Enhancement of immunocomplex detection and application to assays for DNA adduct of benzo[a]pyrene.

The stability of antibody and formation of immunocomplexes are essential to high-sensitivity capillary electrophoresis immunoassays (CEIA). However, little attention has been paid to enhancing or maintaining immunocomplex formation and antibody stability to improve the performance of CEIA. We report here the use of nonspecific proteins, such as bovine serum albumin (BSA) and rabbit immunoglobulin (rIgG), to enhance immunocomplex formation and to stabilize antibodies and immunocomplexes for immunoassays. Complexes between DNA adducts of benzo[a]pyrenediol epoxide (BPDE) and their antibodies were examined using capillary electrophoresis with laser-induced fluorescence detection (CE-HF). A tetramethylrhodamine (TMR)-labeled single-stranded oligonucleotide (16-mer) containing a single BPDE adduct was used as a fluorescent probe to study its immunocomplexes with a monoclonal antibody (8E11). To examine the formation of larger complexes, a TMR-labeled secondary antibody (anti-mouse), a primary antibody (mouse monoclonal antibody 5D11), and BPDE adducts in cellular DNA were used. We demonstrate that the use of nonspecific proteins stabilized the antibody and greatly enhanced the formation and stability of the immunocomplexes, resulting in substantial improvements in the detection limit (10-fold) and the reproducibility of the analysis. Another advantageous consequence of the stabilization was a 150-fold reduction of the concentration of the antibody needed for the immunoassay, resulting in reduced background and cost.

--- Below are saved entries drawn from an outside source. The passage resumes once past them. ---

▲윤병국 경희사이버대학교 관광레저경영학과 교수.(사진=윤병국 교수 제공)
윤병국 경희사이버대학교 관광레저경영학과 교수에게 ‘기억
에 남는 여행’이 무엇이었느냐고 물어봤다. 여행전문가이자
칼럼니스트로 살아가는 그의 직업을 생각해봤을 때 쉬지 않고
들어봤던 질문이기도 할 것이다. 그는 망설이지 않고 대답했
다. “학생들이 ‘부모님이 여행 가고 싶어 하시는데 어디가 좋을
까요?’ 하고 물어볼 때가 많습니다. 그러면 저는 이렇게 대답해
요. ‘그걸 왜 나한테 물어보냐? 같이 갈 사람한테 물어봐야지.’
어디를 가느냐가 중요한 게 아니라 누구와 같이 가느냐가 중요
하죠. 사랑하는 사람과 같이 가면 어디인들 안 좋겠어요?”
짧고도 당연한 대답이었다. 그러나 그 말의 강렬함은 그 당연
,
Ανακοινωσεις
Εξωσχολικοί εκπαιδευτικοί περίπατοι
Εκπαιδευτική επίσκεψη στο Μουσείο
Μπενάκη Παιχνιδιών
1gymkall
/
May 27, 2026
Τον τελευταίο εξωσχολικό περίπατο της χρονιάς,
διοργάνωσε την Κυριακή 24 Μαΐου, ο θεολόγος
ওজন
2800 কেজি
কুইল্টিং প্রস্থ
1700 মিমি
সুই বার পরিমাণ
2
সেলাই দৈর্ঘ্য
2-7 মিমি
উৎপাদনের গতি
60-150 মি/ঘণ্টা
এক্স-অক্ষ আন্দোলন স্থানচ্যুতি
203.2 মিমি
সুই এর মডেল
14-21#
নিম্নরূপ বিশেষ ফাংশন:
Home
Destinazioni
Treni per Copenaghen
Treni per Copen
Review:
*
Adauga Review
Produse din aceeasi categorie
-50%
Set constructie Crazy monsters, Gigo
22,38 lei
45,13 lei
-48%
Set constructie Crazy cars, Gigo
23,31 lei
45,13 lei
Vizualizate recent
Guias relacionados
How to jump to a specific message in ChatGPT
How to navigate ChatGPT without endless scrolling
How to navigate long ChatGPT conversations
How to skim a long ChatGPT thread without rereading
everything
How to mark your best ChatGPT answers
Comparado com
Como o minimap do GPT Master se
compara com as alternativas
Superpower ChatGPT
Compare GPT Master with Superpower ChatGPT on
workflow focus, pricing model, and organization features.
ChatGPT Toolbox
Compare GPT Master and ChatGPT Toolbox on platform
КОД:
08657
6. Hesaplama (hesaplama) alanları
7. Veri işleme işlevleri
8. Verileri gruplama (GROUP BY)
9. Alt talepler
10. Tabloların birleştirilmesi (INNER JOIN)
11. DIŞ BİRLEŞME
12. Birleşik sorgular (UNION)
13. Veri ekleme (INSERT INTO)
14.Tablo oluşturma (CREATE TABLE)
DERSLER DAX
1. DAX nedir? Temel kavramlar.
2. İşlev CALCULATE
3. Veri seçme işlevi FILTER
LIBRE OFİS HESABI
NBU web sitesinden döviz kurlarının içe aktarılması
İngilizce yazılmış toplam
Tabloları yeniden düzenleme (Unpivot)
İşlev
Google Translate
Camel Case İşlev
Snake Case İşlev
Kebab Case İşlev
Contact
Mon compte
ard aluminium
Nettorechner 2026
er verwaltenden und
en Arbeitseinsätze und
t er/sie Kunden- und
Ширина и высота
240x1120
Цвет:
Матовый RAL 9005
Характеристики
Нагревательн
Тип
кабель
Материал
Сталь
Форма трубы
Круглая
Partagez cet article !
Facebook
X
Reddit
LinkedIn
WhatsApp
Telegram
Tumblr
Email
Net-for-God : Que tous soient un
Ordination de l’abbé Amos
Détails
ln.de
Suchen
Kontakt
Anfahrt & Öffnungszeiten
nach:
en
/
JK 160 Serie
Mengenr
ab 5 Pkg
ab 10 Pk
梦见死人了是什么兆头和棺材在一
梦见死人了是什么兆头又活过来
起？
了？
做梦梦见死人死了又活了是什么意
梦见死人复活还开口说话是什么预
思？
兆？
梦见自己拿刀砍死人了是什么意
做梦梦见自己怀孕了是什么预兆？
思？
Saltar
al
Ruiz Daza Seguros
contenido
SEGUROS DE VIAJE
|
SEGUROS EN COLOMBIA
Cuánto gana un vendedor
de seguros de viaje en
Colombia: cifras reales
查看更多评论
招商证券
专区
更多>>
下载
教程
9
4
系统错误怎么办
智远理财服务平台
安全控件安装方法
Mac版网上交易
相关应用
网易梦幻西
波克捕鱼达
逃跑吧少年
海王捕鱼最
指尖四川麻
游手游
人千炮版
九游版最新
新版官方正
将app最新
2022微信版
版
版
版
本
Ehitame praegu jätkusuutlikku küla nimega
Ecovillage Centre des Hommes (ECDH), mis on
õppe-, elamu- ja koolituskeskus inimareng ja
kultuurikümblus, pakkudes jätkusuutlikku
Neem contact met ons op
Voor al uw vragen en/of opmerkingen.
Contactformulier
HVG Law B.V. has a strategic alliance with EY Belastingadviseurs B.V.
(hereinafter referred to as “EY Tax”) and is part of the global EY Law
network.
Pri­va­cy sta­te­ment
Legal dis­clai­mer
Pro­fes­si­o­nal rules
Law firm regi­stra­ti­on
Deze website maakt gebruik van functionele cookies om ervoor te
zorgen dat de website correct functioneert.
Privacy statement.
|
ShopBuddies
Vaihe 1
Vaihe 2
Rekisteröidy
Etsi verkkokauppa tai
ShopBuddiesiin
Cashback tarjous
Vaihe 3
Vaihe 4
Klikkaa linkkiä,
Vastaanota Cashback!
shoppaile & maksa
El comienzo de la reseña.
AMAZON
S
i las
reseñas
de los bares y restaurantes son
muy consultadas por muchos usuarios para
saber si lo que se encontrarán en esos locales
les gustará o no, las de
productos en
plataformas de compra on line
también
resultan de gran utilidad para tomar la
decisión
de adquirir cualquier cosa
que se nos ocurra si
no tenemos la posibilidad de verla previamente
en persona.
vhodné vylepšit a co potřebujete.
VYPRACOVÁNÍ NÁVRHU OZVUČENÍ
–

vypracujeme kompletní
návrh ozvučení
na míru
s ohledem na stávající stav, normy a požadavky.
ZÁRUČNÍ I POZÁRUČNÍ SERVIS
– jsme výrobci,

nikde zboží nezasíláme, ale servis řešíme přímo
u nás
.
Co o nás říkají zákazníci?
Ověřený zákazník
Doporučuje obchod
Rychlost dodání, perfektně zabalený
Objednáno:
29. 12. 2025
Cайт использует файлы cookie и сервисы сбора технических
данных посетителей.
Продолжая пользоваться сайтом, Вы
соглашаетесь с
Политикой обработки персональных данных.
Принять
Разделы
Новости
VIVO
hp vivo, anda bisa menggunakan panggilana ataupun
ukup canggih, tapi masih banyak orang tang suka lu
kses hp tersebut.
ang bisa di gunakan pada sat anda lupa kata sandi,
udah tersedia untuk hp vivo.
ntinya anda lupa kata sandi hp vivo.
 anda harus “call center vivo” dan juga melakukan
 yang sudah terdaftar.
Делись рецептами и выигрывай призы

We successfully applied this technique to the determination of DNA adducts of BPDE using a competitive immunoassay. The results from both small complexes (between a primary antibody and an oligonucleotide) and larger complexes (among a secondary antibody, a primary antibody, and cellular DNA) indicate that the technique can be extended to other immunoassays. We suggest that nonspecific proteins may assist the formation and stabilization of antibody-antigen complexes by maintaining the correct conformation of the antibody and antigen for optimum binding.